■ Problem details
Put each line of the material from the line containing "Rendered at 1654 by 931 pixels." down to and including the line containing "title 2020 plans [81, 7, 1570, 91]" into a Markdown table with a Row column for the row number and a Line column for the line, skipping blank lines.

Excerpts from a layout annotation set

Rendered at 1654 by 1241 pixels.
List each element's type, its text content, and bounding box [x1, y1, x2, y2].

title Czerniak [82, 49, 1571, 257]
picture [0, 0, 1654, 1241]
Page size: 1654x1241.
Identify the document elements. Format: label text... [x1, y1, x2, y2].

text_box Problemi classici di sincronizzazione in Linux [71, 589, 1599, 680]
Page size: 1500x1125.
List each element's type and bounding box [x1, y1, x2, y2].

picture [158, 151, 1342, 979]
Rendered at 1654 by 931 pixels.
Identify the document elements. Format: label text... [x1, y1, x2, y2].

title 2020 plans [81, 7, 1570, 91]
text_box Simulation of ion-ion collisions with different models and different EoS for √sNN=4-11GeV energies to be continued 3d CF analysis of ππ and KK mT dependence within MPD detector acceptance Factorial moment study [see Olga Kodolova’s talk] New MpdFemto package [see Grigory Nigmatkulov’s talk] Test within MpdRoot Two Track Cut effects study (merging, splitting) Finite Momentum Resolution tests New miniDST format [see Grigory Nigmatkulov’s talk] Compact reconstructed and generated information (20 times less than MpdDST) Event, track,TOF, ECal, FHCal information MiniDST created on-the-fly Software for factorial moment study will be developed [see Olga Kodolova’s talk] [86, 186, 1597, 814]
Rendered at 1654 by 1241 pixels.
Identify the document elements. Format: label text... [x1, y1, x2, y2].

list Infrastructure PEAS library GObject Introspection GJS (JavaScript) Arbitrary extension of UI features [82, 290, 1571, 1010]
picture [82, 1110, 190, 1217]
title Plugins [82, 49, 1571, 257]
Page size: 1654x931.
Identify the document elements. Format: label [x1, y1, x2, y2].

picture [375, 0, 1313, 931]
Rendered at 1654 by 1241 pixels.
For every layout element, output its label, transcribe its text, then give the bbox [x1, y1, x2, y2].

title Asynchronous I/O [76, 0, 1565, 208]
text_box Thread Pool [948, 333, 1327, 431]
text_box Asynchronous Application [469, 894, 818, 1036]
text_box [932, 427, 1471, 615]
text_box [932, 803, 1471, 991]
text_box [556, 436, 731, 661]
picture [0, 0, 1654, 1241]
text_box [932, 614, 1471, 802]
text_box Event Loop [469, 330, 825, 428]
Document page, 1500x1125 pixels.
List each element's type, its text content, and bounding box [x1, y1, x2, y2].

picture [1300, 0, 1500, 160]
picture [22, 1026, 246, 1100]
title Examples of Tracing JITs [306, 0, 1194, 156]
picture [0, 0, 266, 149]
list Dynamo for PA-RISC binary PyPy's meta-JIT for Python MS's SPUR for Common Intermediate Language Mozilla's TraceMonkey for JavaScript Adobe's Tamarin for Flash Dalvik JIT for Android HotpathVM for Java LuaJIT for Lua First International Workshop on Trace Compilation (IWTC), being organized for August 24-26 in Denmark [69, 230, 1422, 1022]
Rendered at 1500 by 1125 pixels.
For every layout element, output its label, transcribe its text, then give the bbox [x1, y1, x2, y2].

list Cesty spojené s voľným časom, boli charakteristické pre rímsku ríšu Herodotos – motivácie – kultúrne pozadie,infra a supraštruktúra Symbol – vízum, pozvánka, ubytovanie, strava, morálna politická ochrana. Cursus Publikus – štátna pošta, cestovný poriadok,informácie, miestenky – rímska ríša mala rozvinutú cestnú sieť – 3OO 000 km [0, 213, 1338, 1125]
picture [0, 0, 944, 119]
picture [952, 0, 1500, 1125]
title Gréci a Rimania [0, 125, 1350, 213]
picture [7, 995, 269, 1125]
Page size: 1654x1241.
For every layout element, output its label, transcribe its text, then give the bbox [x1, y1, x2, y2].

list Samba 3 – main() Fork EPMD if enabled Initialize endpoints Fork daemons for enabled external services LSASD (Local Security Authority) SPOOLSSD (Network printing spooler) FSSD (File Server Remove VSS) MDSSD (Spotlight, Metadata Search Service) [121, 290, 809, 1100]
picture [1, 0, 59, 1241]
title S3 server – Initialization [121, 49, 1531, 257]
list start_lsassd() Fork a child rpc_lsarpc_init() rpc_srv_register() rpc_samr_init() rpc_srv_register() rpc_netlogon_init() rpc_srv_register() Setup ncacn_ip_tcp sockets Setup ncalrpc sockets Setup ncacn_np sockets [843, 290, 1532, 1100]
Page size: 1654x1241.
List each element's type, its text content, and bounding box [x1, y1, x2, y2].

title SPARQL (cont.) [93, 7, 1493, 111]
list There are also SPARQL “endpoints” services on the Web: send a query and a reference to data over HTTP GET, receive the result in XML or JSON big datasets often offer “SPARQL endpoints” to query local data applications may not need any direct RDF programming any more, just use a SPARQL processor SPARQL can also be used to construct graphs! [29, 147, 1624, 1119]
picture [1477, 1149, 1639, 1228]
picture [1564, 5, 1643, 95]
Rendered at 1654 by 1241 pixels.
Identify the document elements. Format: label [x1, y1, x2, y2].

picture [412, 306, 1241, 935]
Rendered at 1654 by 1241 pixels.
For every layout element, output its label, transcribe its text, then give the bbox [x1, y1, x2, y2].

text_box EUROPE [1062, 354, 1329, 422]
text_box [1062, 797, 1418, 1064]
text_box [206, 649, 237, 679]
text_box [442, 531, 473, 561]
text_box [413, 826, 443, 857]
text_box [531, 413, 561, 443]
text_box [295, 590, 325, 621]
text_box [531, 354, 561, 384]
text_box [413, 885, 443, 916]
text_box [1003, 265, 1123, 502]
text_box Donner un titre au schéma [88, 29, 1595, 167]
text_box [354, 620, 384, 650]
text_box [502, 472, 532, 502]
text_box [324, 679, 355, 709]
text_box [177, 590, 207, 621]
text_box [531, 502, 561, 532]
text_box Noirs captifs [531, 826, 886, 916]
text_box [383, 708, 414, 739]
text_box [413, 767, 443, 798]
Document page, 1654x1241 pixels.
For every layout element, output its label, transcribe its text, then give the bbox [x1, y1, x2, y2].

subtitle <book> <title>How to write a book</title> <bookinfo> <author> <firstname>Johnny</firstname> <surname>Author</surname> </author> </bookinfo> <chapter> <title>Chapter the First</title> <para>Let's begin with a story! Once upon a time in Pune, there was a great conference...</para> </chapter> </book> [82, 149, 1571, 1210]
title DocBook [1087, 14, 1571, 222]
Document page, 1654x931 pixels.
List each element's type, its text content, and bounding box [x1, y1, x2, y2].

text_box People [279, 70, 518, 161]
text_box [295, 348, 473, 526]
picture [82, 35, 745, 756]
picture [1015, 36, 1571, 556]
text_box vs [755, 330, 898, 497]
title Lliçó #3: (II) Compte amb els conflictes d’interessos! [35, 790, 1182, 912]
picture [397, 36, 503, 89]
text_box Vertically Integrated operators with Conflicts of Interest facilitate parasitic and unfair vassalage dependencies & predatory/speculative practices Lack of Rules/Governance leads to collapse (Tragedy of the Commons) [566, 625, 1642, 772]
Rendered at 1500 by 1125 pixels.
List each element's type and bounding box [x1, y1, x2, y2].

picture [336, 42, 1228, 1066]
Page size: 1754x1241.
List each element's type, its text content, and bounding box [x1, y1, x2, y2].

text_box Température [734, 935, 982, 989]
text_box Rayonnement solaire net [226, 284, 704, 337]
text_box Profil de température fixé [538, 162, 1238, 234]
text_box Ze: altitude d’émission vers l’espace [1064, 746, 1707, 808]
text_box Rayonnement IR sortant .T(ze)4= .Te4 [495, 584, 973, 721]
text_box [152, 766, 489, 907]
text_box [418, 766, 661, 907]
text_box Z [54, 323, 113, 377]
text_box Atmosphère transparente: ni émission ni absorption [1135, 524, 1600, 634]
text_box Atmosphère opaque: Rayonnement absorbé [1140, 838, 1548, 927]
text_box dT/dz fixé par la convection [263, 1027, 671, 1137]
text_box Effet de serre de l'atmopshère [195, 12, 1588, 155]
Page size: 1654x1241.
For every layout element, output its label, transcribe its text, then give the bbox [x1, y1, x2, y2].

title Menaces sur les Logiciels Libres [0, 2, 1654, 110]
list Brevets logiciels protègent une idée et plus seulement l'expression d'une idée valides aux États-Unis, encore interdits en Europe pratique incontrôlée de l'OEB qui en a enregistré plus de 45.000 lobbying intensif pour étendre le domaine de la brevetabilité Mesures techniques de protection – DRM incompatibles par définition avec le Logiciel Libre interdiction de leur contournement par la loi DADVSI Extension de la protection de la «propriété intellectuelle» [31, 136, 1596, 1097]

■ Response to this exercise
| Row | Line |
|---|---|
| 1 | Rendered at 1654 by 931 pixels. |
| 2 | Identify the document elements. Format: label text... [x1, y1, x2, y2]. |
| 3 | title 2020 plans [81, 7, 1570, 91] |